The rate of functional decline increased with age. Depending on baseline level of physical functioning, the average age when the disability threshold was reached (i.e. when a woman needs assistance with daily activities) ranged from 45 to 88. Physical activity was associated with baseline level of physical functioning but not with the rate of decline. The current results improve on and quantify the theoretical model proposed by Kalache & Kickbusch and have implications for the timing of interventions to maintain optimal levels of physical functioning in the population.
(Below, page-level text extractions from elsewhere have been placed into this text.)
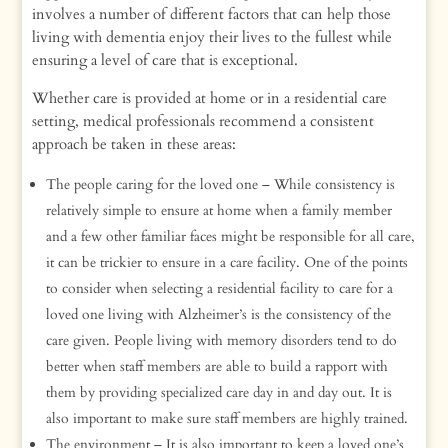
involves a number of different factors that can help those
living with dementia enjoy their lives to the fullest while
ensuring a level of care that is exceptional.
Whether care is provided at home or in a residential care
setting, medical professionals recommend a consistent
approach be taken in these areas:
The people caring for the loved one – While consistency is
relatively simple to ensure at home when a family member
and a few other familiar faces might be responsible for all care,
it can be trickier to ensure in a care facility. One of the points
to consider when selecting a residential facility to care for a
loved one living with Alzheimer’s is the consistency of the
care given. People living with memory disorders tend to do
better when staff members are able to build a rapport with
them by providing specialized care day in and day out. It is
also important to make sure staff members are highly trained.
The environment – It is also important to keep a loved one’s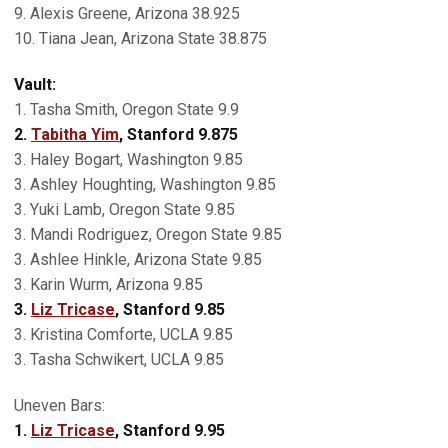
9. Alexis Greene, Arizona 38.925
10. Tiana Jean, Arizona State 38.875
Vault:
1. Tasha Smith, Oregon State 9.9
2.
Tabitha Yim
, Stanford 9.875
3. Haley Bogart, Washington 9.85
3. Ashley Houghting, Washington 9.85
3. Yuki Lamb, Oregon State 9.85
3. Mandi Rodriguez, Oregon State 9.85
3. Ashlee Hinkle, Arizona State 9.85
3. Karin Wurm, Arizona 9.85
3.
Liz Tricase
, Stanford 9.85
3. Kristina Comforte, UCLA 9.85
3. Tasha Schwikert, UCLA 9.85
Uneven Bars:
1.
Liz Tricase
, Stanford 9.95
The authors thank the Australian Government’s Department of Health and Ageing and the women who provided the survey data.
The research on which this paper is based was conducted as part of the Australian Longitudinal Study on Women's Health, the University of Newcastle and the University of Queensland. GP was supported by a program grant from the (Australian) National Health and Medical Research Council (NHMRC grant 569940) and the National Health and Medical Research Council Centre of Research Excellence (grant number APP1000986). The funding sources had no involvement in the research presented in this manuscript.